*** Extracted records ***

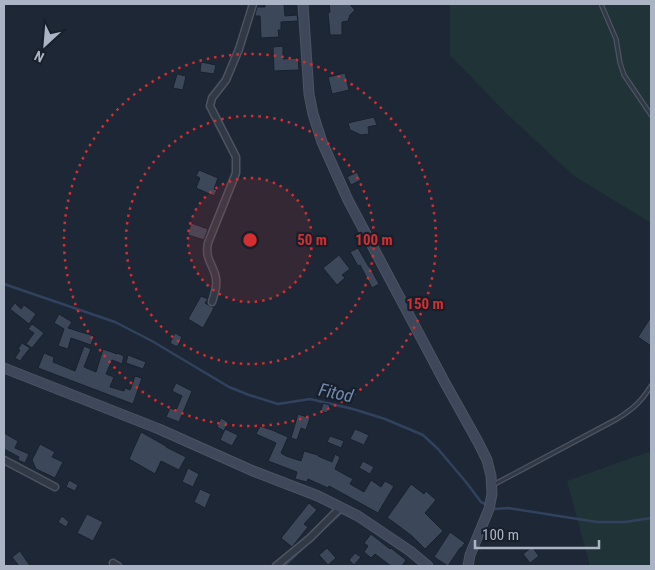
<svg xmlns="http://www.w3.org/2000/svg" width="655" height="570" font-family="'Roboto Condensed',sans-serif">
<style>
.green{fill:#203337}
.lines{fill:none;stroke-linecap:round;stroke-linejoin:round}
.stream{stroke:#30425e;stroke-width:2.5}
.building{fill:#3c4759;stroke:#19212d}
.lane-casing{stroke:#4c5462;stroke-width:5.5}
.street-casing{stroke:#4c5462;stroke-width:9}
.secondary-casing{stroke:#4c5462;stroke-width:11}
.lane{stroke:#313946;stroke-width:3}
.street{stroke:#313946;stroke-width:6}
.secondary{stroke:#3f485a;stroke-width:9}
.ring{fill:none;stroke:#d42f30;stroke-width:2.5;stroke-dasharray:2.5 5}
.labels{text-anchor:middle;stroke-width:4.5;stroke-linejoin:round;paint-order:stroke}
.water-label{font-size:18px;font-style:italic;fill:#7289ae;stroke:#171f2b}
.centre{fill:#d42f30;stroke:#171f2b;stroke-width:2.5}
.ring-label{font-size:15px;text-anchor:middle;font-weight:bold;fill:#d42f30;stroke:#171f2b;stroke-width:4.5;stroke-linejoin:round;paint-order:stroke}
</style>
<rect width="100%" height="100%" fill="#1e2736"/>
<path class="green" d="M 450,4 L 651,4 L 651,223 L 574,176 L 507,114 L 450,55 Z
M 651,451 L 651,566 L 590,566 L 567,481 Z"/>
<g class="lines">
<path class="stream" d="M 4,284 L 115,322 L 152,341 L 229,387 L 249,395 L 278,404 L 310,399 L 353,409 L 385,419 L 423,435 L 438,449 L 466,482 L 481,502 L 496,509 L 508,508 L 597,522 L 625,522 L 651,518
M 319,533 L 343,511
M 284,566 L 306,545"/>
</g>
<path class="building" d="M 265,4 L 284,4 L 285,16 L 297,15 L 298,21 L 281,22 L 281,30 L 278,30 L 279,37 L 261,38 L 260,16 L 255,16 L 255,15 L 257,7 L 265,7 Z
M 329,4 L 351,4 L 351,6 L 355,10 L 350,15 L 348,21 L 342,22 L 342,35 L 330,35 L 328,13 L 330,12 Z
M 283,46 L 283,59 L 298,58 L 299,70 L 274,71 L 273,47 Z
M 201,62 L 216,65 L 214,74 L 200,72 Z
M 345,73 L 349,90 L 332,94 L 328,77 Z
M 177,74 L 186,76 L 183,90 L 173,88 Z
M 374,117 L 377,125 L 368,127 L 369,134 L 361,135 L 350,130 L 348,123 Z
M 199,170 L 218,178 L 214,189 L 217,190 L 214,196 L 196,188 L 200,178 L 196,176 Z
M 357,172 L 361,180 L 351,185 L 347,177 Z
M 191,223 L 208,229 L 204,240 L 188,235 Z
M 358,248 L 369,267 L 370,267 L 379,284 L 372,288 L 360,265 L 358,266 L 350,252 Z
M 339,255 L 350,269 L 342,275 L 345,278 L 337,285 L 323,268 Z
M 201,296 L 208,299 L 205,303 L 214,308 L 203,328 L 188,319 Z
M 15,303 L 21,309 L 24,305 L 36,314 L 29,324 L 10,309 Z
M 59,314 L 72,322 L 68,328 L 94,336 L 91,345 L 71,338 L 68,349 L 58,346 L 64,329 L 54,323 Z
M 651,317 L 651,346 L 638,337 Z
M 32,324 L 44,333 L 32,348 L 26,344 L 34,333 L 28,329 Z
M 175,333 L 182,337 L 178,346 L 175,346 L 170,343 Z
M 22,343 L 30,348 L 20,361 L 15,358 L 20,350 L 18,349 Z
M 84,346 L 91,349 L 84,367 L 96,372 L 103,349 L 117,354 L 117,353 L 124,356 L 122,364 L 112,360 L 106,374 L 114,377 L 110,387 L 124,391 L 125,388 L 130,390 L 135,376 L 142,378 L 133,404 L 38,368 L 44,353 L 54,357 L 53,362 L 75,371 Z
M 128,355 L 146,362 L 143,369 L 126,363 Z
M 176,383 L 192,391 L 179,422 L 166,417 L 170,408 L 176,410 L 182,396 L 172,391 Z
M 323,403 L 330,405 L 327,413 L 321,411 Z
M 298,414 L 310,418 L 306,430 L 301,428 L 297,440 L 291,438 Z
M 221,418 L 228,422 L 224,431 L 217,427 Z
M 260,426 L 272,430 L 288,437 L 281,453 L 286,456 L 301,461 L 304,451 L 318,455 L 318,456 L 332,462 L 335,454 L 340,457 L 335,469 L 353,479 L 350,484 L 364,492 L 371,480 L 381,487 L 385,481 L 394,486 L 378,513 L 329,486 L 328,488 L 308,479 L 307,482 L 295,479 L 297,472 L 268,461 L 276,443 L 256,434 Z
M 225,429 L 238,435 L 232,446 L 220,440 Z
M 355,429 L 369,435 L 364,445 L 350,439 Z
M 141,432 L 166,446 L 166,447 L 186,457 L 179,470 L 161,461 L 155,474 L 129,459 Z
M 4,433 L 18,441 L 15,448 L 29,454 L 25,463 L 18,460 L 19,457 L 4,449 Z
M 330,436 L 344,441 L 341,448 L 327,442 Z
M 40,444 L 55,452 L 52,457 L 63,462 L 55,478 L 36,469 L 32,460 Z
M 363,461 L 374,467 L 370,474 L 359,468 Z
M 188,468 L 199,474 L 193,487 L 182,482 Z
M 69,480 L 78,485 L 75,491 L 66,487 Z
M 411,484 L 424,494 L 426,491 L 436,500 L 425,513 L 443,531 L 425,549 L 412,536 L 392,521 L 387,518 Z
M 200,489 L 211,494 L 205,508 L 194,502 Z
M 309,503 L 317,510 L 304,524 L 308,527 L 292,547 L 281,538 Z
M 87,514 L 103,522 L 93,541 L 77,533 Z
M 62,516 L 69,522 L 66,527 L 58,522 Z
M 450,532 L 465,543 L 461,548 L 460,548 L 448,566 L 434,557 Z
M 371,534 L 390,549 L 391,548 L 406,560 L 402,566 L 391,566 L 375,554 L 371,558 L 364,552 L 368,546 L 364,543 Z
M 532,547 L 539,556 L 530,563 L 523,554 Z
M 327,548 L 336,558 L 328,565 L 319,555 Z
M 20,551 L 30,566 L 19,566 L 12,557 Z
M 355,553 L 361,557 L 354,565 L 349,560 Z"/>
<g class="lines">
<g class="lane-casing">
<path id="lane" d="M 601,4 L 616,39 L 620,63 L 624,75 L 651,115
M 493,485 L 617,419 C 633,409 641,402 651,386"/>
</g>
<g class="street-casing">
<path id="street" d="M 212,302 C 215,292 218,284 215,274 C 211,262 205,257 208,243 L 236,173 L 236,157 L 210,106 L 212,98 L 226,80 L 239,49 L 253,4
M 4,460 L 55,487
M 113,563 L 118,566
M 276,566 L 310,538 L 341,507"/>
</g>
<g class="secondary-casing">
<path id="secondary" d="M 303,4 L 309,94 L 313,114 L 322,142 L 348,200 L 444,381 L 478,442 L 487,460 L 491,476 L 492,494 L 489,509 L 470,555 L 468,566
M 4,368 L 159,429 L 253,471 L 318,496 L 358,516 L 410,551 L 428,566"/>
</g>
<use href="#lane" class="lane"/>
<use href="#street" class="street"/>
<use href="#secondary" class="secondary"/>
</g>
<circle cx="250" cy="240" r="62" fill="#d42f30" fill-opacity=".12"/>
<g class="ring">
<circle cx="250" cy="240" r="62"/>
<circle cx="250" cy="240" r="124"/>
<circle cx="250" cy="240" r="186"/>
</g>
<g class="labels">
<g class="water-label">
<text transform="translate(336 393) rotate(12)" y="6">Fitod</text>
</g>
</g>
<circle cx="250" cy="240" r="8" class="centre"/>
<g class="ring-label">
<text x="312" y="245">50 m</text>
<text x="374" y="245">100 m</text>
<text x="425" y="309">150 m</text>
</g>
<rect width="655" height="570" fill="none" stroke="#abb4c4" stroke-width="10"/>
<g transform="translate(45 45) rotate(206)" stroke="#171f2b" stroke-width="4" paint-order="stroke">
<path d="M0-4L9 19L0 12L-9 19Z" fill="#abb4c4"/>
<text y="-8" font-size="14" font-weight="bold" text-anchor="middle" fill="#abb4c4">N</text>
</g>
<path d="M475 540v8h124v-8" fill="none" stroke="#abb4c4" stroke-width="2.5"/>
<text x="482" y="540" font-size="15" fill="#abb4c4" stroke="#171f2b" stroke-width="4" paint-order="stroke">100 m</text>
</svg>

*** End of Extracted records ***

▶ What needs to be done: Nothing should appear in the answer except the lines above from the line with "M 323,403 L 330,405 L 327,413 L 321,411 Z" through the line with "M 4,460 L 55,487", both included, written out exactly.

▶ The completed task:
M 323,403 L 330,405 L 327,413 L 321,411 Z
M 298,414 L 310,418 L 306,430 L 301,428 L 297,440 L 291,438 Z
M 221,418 L 228,422 L 224,431 L 217,427 Z
M 260,426 L 272,430 L 288,437 L 281,453 L 286,456 L 301,461 L 304,451 L 318,455 L 318,456 L 332,462 L 335,454 L 340,457 L 335,469 L 353,479 L 350,484 L 364,492 L 371,480 L 381,487 L 385,481 L 394,486 L 378,513 L 329,486 L 328,488 L 308,479 L 307,482 L 295,479 L 297,472 L 268,461 L 276,443 L 256,434 Z
M 225,429 L 238,435 L 232,446 L 220,440 Z
M 355,429 L 369,435 L 364,445 L 350,439 Z
M 141,432 L 166,446 L 166,447 L 186,457 L 179,470 L 161,461 L 155,474 L 129,459 Z
M 4,433 L 18,441 L 15,448 L 29,454 L 25,463 L 18,460 L 19,457 L 4,449 Z
M 330,436 L 344,441 L 341,448 L 327,442 Z
M 40,444 L 55,452 L 52,457 L 63,462 L 55,478 L 36,469 L 32,460 Z
M 363,461 L 374,467 L 370,474 L 359,468 Z
M 188,468 L 199,474 L 193,487 L 182,482 Z
M 69,480 L 78,485 L 75,491 L 66,487 Z
M 411,484 L 424,494 L 426,491 L 436,500 L 425,513 L 443,531 L 425,549 L 412,536 L 392,521 L 387,518 Z
M 200,489 L 211,494 L 205,508 L 194,502 Z
M 309,503 L 317,510 L 304,524 L 308,527 L 292,547 L 281,538 Z
M 87,514 L 103,522 L 93,541 L 77,533 Z
M 62,516 L 69,522 L 66,527 L 58,522 Z
M 450,532 L 465,543 L 461,548 L 460,548 L 448,566 L 434,557 Z
M 371,534 L 390,549 L 391,548 L 406,560 L 402,566 L 391,566 L 375,554 L 371,558 L 364,552 L 368,546 L 364,543 Z
M 532,547 L 539,556 L 530,563 L 523,554 Z
M 327,548 L 336,558 L 328,565 L 319,555 Z
M 20,551 L 30,566 L 19,566 L 12,557 Z
M 355,553 L 361,557 L 354,565 L 349,560 Z"/>
<g class="lines">
<g class="lane-casing">
<path id="lane" d="M 601,4 L 616,39 L 620,63 L 624,75 L 651,115
M 493,485 L 617,419 C 633,409 641,402 651,386"/>
</g>
<g class="street-casing">
<path id="street" d="M 212,302 C 215,292 218,284 215,274 C 211,262 205,257 208,243 L 236,173 L 236,157 L 210,106 L 212,98 L 226,80 L 239,49 L 253,4
M 4,460 L 55,487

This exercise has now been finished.